Il faut tout d'abord souligner que cet axe n'est pas indispensable pour
marquer la fonction référentielle, non fictionnelle, d'un discours
audiovisuel 15. Dans la formule classique du film documentaire par exemple
(suite d'images commentées par une voix off, les thèmes étant souvent
séparés par des intertitres), il n'existe pas. Cette formule a été pendant
longtemps utilisée pour construire les « informations
cinématographiques » avant l'avènement de la télévision, et elle a été adaptée par cette
dernière dans la première époque des informations télévisées. Mais à
partir du moment où le regard d'un presentateur-énonciateur fixé sur le
spectateur devient le pivot autour duquel s'organise le journal télévisé,
toute une série d'opérations discursives est possible par le moyen,
précisément, des écarts par rapport à cet axe. Ces opérations seront donc
marquées par le fait que le présentateur glisse son regard vers autre
chose que moi : à certains moments, il cesse de me regarder. La mise en
suspens momentanée de l'axe du regard acquiert ainsi le statut d'un
connecteur : elle marquera une transition, une articulation majeure
dans la mise en séquences du journal. En vertu de sa position centrale,
l'axe Y-Y arrive à contaminer les images elles-mêmes : les moments où
les images d'un reportage envahissent la totalité du petit écran en
effaçant le plateau, sont ces moments où il ne me regarde pas.
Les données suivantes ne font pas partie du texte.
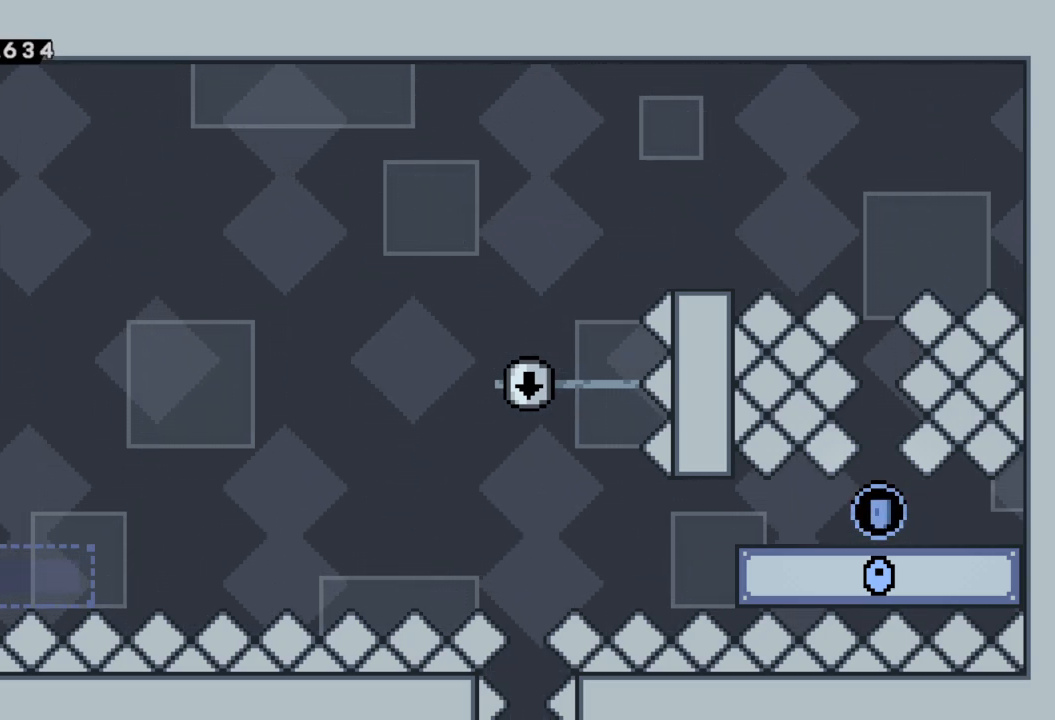
Gameplay with a controller (Xbox layout); each line is a JSON object with the inputs held at the frame after it. "events" lists button and stick changes between this image and that frame as [ms after this image, input, new state], when the widget could be followed in between. Not read: R1 right_stick.
{"buttons": [], "left_stick": "right", "events": [[333, "left_stick", "right"]]}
L'axe Y-Y trouve sa forme achevée lorsque le présentateur n'a plus
besoin de baisser le regard vers ses papiers, le texte défilant devant ses
yeux 16 : c'est le cas en France, à l'heure actuelle, pour la quasi-totalité
des présentateurs. Dans ce contexte, la lecture franche d'un papier
devient au contraire signe d'exceptionnalité : le présentateur nous lit
une dépêche de dernière minute, une dépêche « qui vient d'arriver » . Les
présentateurs des journaux télévisés en Italie donnent beaucoup plus
l'impression de lire les papiers qu'ils ont sur la table ; l'axe Y-Y n'est pas
pour autant annulé, car le mouvement intermittent du regard vers le bas
devient alors peu signifiant : on pourrait dire que, dans ce cas, il ne
renvoie qu'à lui-même : l'acte de lecture. Par conséquent, tout
glissement du regard en dehors de cet axe peut prendre en charge des
opérations de transition ou d'articulation. Cela dit, il est évident que la
position d'énonciation n'est pas exactement la même dans un cas et dans
l'autre. Lorsqu'un texte de l'information existe, et qu'il est signifié par
des papiers sur la table (ou par les mouvements de regard, même si les
papiers n'apparaissent pas à l'écran), on peut répertorier toute une série
de variantes qui vont moduler différemment à la fois le rapport au
spectateur et le rapport à l'information : lecture soutenue, avec
mouvement du regard vers le haut, pour retrouver le téléspectateur ou, au
contraire, regard soutenu avec, de temps en temps, reprise du texte.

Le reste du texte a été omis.